Hey, you didn't hear APD complaining about all those brutal take down scenes shown on “Cops” reruns that starred Albuquerque patrolmen; it seems they liked that image.
But more recently, starting when community policing became the favorite topic at City Hall a few years back, our police department seemed to be trying to turn over a new leaf. And after the Oversight Commission got off the ground, it seemed like we were getting far more “Good Cop” manifestations than “Bad Cop” apparitions.
Oh, sure, Vecinos Unidos and the ACLU kept up their non-stop complaining about constitutional rights violations and our “suicide by cop” incidents continued to mount in distressing numbers, but overall the department's reputation for biased treatment of ethnic minorities softened considerably.
It hurts that, in a city where whites are in the statistical minority, APD has never managed to recruit, train and retain enough minority policemen and women to come close to reflecting in the ranks of law enforcement a proportion of minorities roughly similar to what they comprise in the general population.
Still, there are many Hispanic cops in APD, a few African Americans and a few Native Americans. Not enough, certainly, but I'll bet a higher percentage than most large cities employ.
So I was surprised to read the results of a courageous survey into “Biased-Based Policing” recently carried out by the New Mexico Human Rights Coalition.
It was referenced in a study of the issue done by the City’s Human Rights Office. One would have hoped APD's treatment of minorities would have scored much better than it did.
I use the term courageous for the survey because let's be honest: APD does not like scrutiny or criticism and there is plenty of both of those in the survey's findings. It goes without saying that our law enforcement agency will most likely either reject the findings or completely ignore the survey. At most, our police spokesmen will blithely explain them away.
The real response to watch for, however, will not come from the cops, but from Mayor Chavez.
The survey was ostensibly conducted to provide sound information for the use of the mayor's Racial Profiling Task Force—if that task force ever gets created. Until that happens, the survey can still provide an illuminating peek at our community's underbelly for those curious about disturbing evidence of bias in the way our police handle themselves.
Shortly after taking office, while the reverberations and fallout from the events of 9-11 were still wobbling knees and flinching moral compasses all over America, Mayor Chavez announced his intention to name a task force on racial profiling. He wanted to reassure the citizenry that just because we had been attacked brutally, it didn't mean we had to give up all our civil rights and liberties.
He announced that decision on Jan. 30, 2002. We've now completed the second anniversary of that announcement and there is still no such task force.
Now, though, there is a completed study about the issue, along with a survey of 200 community informants on the topic sitting on the shelf, patiently awaiting the mayor's appointments.
The study's findings are couched in cautious language, but they are quite clear in the picture they paint of how Albuquerqueans see our police force. It isn't pretty. The study shows 60 percent of those surveyed indicated that they believe racial and ethnic bias by APD officers is a serious problem, and only 6 percent said they didn't think such bias existed at all.
More significantly, a full 35 percent of those polled said they themselves had experienced racial profiling and biased policing by APD. They included unprovoked traffic stops, verbal and even physical abuse and the use of negative slurs and terms by policemen.

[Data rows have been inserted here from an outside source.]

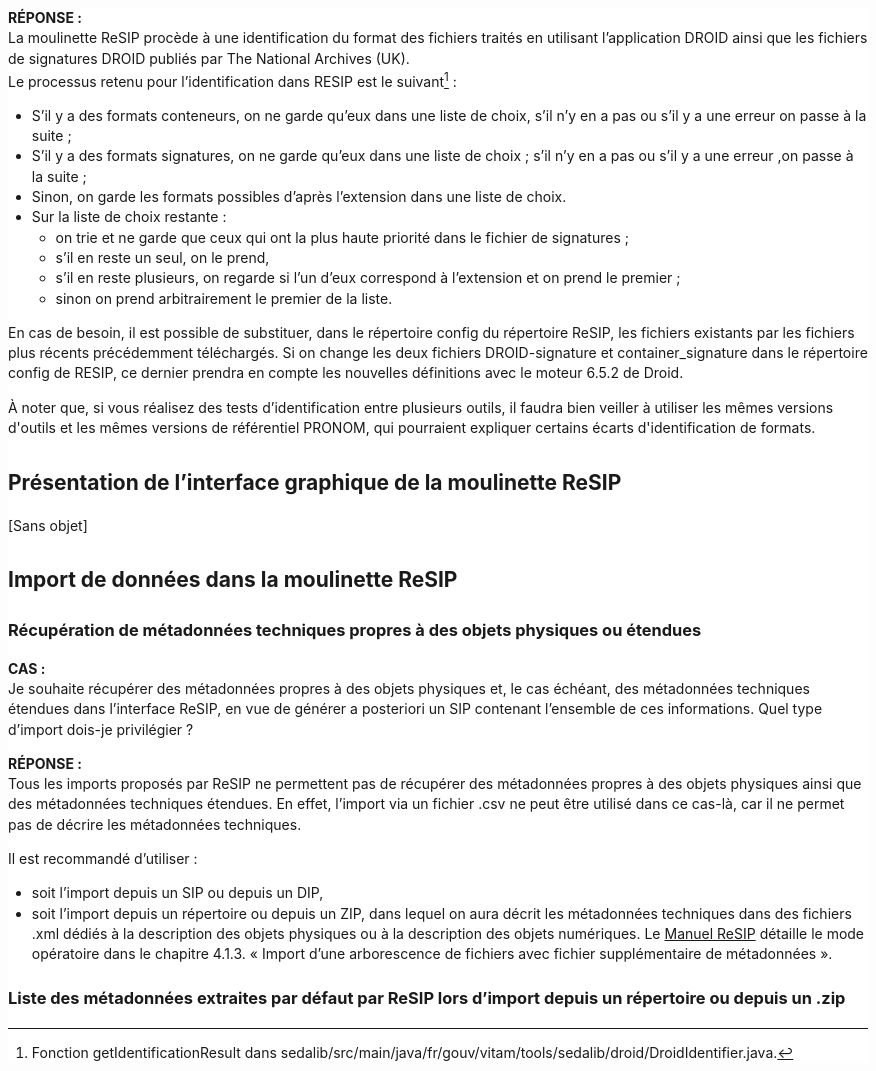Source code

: **RÉPONSE :**  
La moulinette ReSIP procède à une identification du format des fichiers traités en utilisant l’application DROID ainsi que les fichiers de signatures DROID publiés par The National Archives (UK).  
Le processus retenu pour l’identification dans RESIP est le suivant[^1] :
-  S’il y a des formats conteneurs, on ne garde qu’eux dans une liste de choix, s’il n’y en a pas ou s’il y a une erreur on passe à la suite ;
-  S’il y a des formats signatures, on ne garde qu’eux dans une liste de choix ; s’il n’y en a pas ou s’il y a une erreur ,on passe à la suite ;
-  Sinon, on garde les formats possibles d’après l’extension dans une liste de choix.
-  Sur la liste de choix restante :
    - on trie et ne garde que ceux qui ont la plus haute priorité dans le fichier de signatures ;
    - s’il en reste un seul, on le prend,
    - s’il en reste plusieurs, on regarde si l’un d’eux correspond à l’extension et on prend le premier ;
    - sinon on prend arbitrairement le premier de la liste.

En cas de besoin, il est possible de substituer, dans le répertoire config du répertoire ReSIP, les fichiers existants par les fichiers plus récents précédemment téléchargés. Si on change les deux fichiers DROID-signature et container_signature dans le répertoire config de RESIP, ce dernier prendra en compte les nouvelles définitions avec le moteur 6.5.2 de Droid.

À noter que, si vous réalisez des tests d’identification entre plusieurs outils, il faudra bien veiller à utiliser les mêmes versions d'outils et les mêmes versions de référentiel PRONOM, qui pourraient expliquer certains écarts d'identification de formats.

Présentation de l’interface graphique de la moulinette ReSIP
----

[Sans objet]

Import de données dans la moulinette ReSIP
---

### Récupération de métadonnées techniques propres à des objets physiques ou étendues

**CAS :**  
 Je souhaite récupérer des métadonnées propres à des objets physiques et, le cas échéant, des métadonnées techniques étendues dans l’interface ReSIP, en vue de générer a posteriori un SIP contenant l’ensemble de ces informations. Quel type d’import dois-je privilégier ?

**RÉPONSE :**  
Tous les imports proposés par ReSIP ne permettent pas de récupérer des métadonnées propres à des objets physiques ainsi que des métadonnées techniques étendues. En effet, l’import via un fichier .csv ne peut être utilisé dans ce cas-là, car il ne permet pas de décrire les métadonnées techniques.

Il est recommandé d’utiliser :
-  soit l’import depuis un SIP ou depuis un DIP,
-  soit l’import depuis un répertoire ou depuis un ZIP, dans lequel on aura décrit les métadonnées techniques dans des fichiers .xml dédiés à la description des objets physiques ou à la description des objets numériques. Le [Manuel ReSIP](./resip.md) détaille le mode opératoire dans le chapitre 4.1.3. « Import d’une arborescence de fichiers avec fichier supplémentaire de métadonnées ».

### Liste des métadonnées extraites par défaut par ReSIP lors d’import depuis un répertoire ou depuis un .zip


[^1]: Fonction getIdentificationResult dans sedalib/src/main/java/fr/gouv/vitam/tools/sedalib/droid/DroidIdentifier.java.
[^2]:  Tel que décrit dans le [Manuel ReSIP](./resip.md), chapitre 4.1.3. « Import d’une arborescence de fichiers avec fichier supplémentaire de métadonnées ».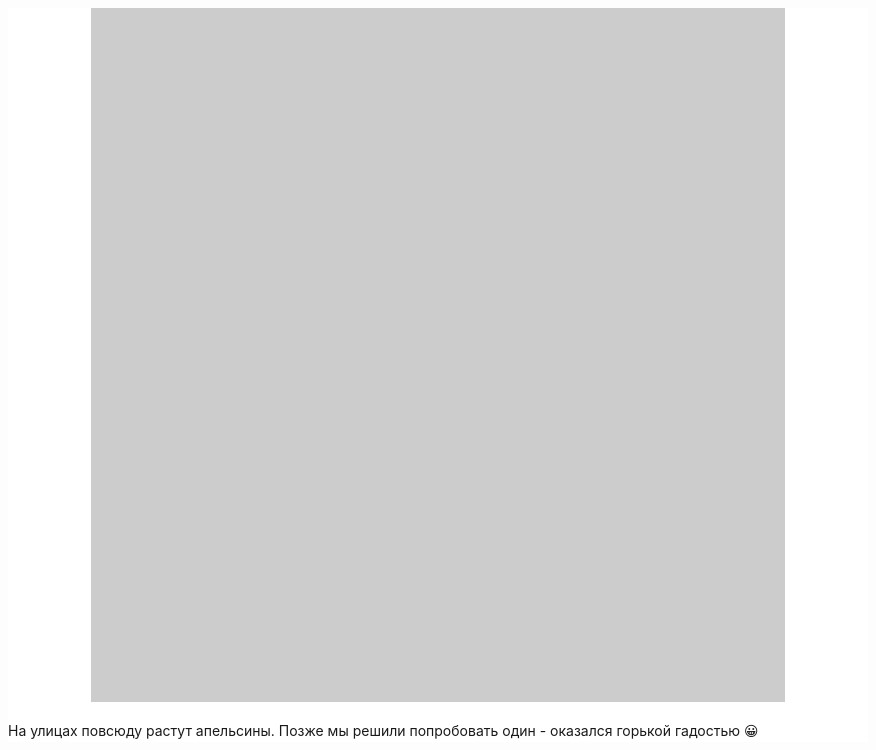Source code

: <a href="https://www.flickr.com/photos/118782975@N05/16813808048" title="DSC03267 by Elevenroute, on Flickr"><img src="/images/bg.png" data-src="https://farm9.staticflickr.com/8748/16813808048_974d73bbbd_b.jpg" width="1000" height="694" alt="DSC03267"></a>

На улицах повсюду растут апельсины. Позже мы решили попробовать один - оказался горькой гадостью 😀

When asked if they personally knew someone else who'd been on the receiving end of such treatment here, the percentage jumped to 80 percent. Clearly, what we find in this report goes far beyond the occasional lapse in judgment or overheated, impatient response to provocation by criminals resisting arrest. We may actually have symptoms of a much more serious problem.
We won't know for sure, of course, until we take a closer look. If we wait for APD to throw itself on the examination table all on its own, I'm afraid we will have a very long wait. That just won't happen. It's going to take a mayor who is willing to bite the bullet and finish what he started two years ago.
This will not make Marty Chavez real popular with APD. There are cynics who might suggest that's why the task force charged with examining the problem has never gotten off the drawing board. But the mayor has a golden opportunity here to exercise genuine leadership on what looks like a festering problem in our pluralistic community. How he responds will say a great deal about his chances for re-election.
(Copies of the study on “Bias-Based Policing” are available at the Albuquerque Human Rights Office, 924-3380.)
The opinions expressed are solely those of the writer.